Self-drive at record numbers, but there are risks

People on cattle stations cannot recall in recent memory seeing the roadside stops so full of caravans and holiday makers, says NT Cattlemen’s Association CEO Ashley Manicaros in a media release, after travelling between Tennant Creek and Darwin.

 

“I was surprised to see one roadside stop just north of Hi Way Inn between Daly Waters and Dunmurra with around 20 caravans parked for the evening.

 

“It was similar at other stops as well. Most of the roadhouses were also full.”

 

But Mr Manicaros says while all of this is very good for tourism it also poses risks.

 

Many drivers are not used to road trains: “I witnessed a couple of instances where drivers either underestimated the space they would need to overtake or the speed they would need to generate to overtake.

 

“I also came across visitors who were camped on the side of the road at random locations and at the front of cattle station gates.

 

“It is important the visitors are aware of their obligations especially with the removal of rubbish or the starting of fires.

 

“Under no circumstances should visitors open gates unless they have been invited directly on to the property.

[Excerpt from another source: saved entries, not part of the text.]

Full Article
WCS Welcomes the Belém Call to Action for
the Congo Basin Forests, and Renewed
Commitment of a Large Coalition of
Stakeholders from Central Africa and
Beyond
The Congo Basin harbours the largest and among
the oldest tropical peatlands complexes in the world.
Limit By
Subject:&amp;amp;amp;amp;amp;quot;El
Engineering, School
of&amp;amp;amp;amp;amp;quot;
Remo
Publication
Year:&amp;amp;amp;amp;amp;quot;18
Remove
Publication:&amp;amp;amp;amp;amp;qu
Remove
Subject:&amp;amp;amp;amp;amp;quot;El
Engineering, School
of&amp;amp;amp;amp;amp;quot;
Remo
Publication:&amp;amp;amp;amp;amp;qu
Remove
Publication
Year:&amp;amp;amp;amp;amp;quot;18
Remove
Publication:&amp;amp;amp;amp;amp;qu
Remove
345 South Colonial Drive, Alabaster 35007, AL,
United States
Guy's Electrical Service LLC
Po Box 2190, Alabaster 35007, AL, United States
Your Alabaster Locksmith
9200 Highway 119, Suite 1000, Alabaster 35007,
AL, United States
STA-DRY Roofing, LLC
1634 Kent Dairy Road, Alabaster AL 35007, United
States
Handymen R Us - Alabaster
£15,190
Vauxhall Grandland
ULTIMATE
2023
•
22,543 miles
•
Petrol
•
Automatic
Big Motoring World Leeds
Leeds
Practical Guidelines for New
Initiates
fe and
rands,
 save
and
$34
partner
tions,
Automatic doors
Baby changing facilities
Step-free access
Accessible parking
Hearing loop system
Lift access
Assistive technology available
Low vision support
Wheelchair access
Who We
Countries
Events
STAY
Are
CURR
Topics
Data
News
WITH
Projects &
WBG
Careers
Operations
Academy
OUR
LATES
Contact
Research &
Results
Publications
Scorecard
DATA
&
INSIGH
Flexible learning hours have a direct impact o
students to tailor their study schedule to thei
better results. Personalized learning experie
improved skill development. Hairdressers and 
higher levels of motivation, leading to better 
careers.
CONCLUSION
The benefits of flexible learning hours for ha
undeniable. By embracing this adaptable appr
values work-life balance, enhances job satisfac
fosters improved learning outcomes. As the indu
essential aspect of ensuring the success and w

The public should remember that these properties are private and should be respected as such.

 

“There is also livestock wandering around looking for water or feed so an open gate can create problems.”

 

Mr Manicaros suggests:–

 

• Plan the trip – build in extra time in the trip for longer travel times, fuel stop times, mealtimes .

 

• Stay only in structured rest stops, do not simply camp along the road corridor. Stay where it says you can please – don’t assume you can stay wherever you want.

 

• When you do stay be vigilant and conscious of risks around weeds, general rubbish, fires not controlled, and black waste.

 

“With the October closure of climbing Uluru many have taken the opportunity to travel here,” he says.